======== Entries shown

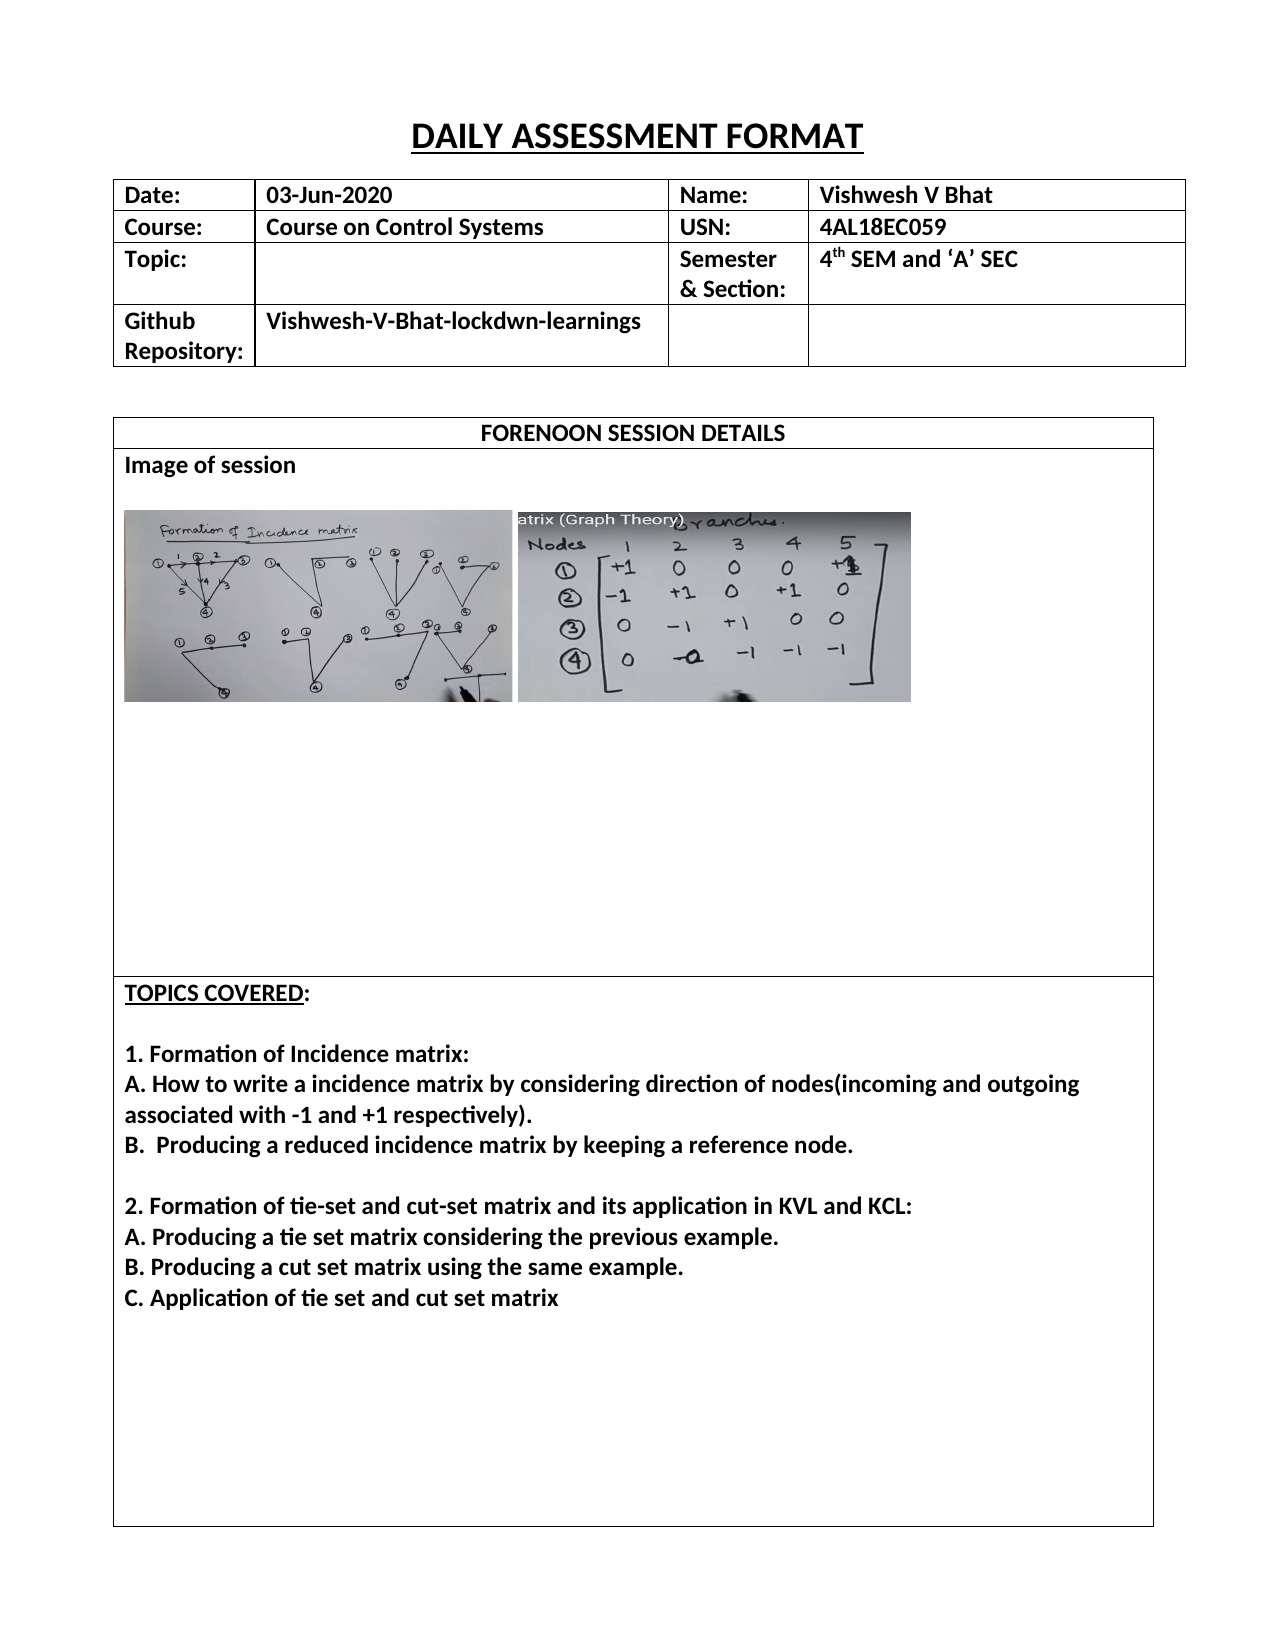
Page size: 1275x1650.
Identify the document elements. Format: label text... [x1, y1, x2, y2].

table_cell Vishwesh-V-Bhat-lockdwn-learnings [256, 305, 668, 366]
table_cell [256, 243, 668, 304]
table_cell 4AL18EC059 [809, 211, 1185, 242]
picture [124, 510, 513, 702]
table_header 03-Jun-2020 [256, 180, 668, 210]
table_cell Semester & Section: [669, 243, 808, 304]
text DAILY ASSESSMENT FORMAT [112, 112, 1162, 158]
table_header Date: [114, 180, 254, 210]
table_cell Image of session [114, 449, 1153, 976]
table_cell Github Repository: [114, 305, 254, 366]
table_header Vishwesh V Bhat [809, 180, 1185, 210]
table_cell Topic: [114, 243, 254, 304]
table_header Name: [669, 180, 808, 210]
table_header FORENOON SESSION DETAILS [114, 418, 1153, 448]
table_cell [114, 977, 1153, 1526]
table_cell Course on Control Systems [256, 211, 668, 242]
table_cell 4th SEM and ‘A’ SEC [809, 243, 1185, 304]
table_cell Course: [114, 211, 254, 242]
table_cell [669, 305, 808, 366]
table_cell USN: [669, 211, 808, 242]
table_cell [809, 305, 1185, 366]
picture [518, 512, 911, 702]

================
======== Entries shown

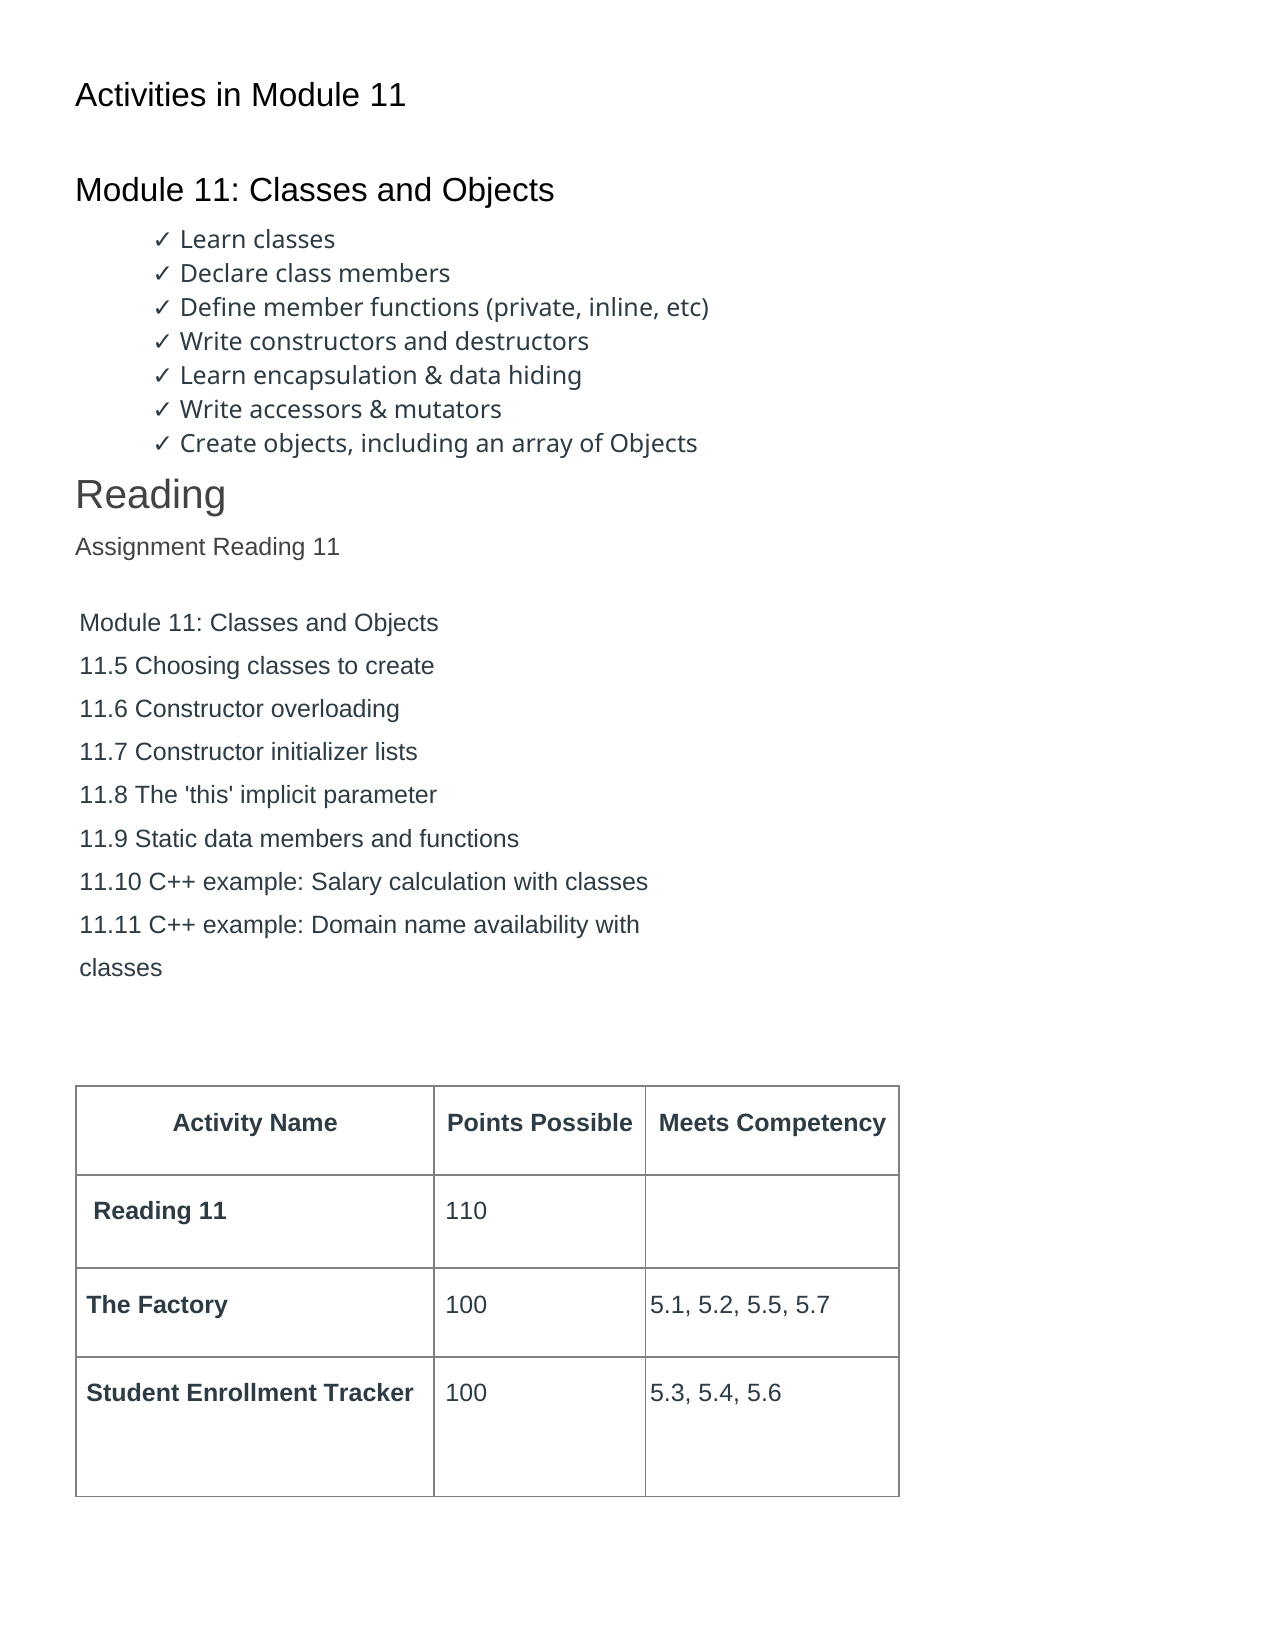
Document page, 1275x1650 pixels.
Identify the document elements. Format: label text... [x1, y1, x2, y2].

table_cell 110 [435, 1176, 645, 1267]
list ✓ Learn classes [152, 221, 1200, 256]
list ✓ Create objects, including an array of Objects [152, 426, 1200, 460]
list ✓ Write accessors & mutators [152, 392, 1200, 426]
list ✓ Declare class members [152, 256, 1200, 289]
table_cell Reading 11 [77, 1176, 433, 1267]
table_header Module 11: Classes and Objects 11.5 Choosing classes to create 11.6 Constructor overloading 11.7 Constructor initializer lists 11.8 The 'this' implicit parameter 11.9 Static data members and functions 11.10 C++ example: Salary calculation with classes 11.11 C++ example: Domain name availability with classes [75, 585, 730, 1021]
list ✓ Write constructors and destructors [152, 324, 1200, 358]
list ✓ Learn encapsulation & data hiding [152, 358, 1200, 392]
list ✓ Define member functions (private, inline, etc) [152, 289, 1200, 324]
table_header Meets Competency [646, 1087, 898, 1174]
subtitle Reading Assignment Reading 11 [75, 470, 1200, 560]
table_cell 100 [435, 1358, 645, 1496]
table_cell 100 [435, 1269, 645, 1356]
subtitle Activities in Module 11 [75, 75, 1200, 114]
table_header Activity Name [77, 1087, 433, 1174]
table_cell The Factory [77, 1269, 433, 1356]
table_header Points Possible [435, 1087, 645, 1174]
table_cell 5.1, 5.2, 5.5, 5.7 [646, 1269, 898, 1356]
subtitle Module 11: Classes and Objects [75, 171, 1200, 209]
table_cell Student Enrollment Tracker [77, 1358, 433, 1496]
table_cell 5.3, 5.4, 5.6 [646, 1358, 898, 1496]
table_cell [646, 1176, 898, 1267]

================

* Activity: Look through the material and find each line that includes "data", then copy it.

* The answer:
table_header Module 11: Classes and Objects 11.5 Choosing classes to create 11.6 Constructor overloading 11.7 Constructor initializer lists 11.8 The 'this' implicit parameter 11.9 Static data members and functions 11.10 C++ example: Salary calculation with classes 11.11 C++ example: Domain name availability with classes [75, 585, 730, 1021]
list ✓ Learn encapsulation & data hiding [152, 358, 1200, 392]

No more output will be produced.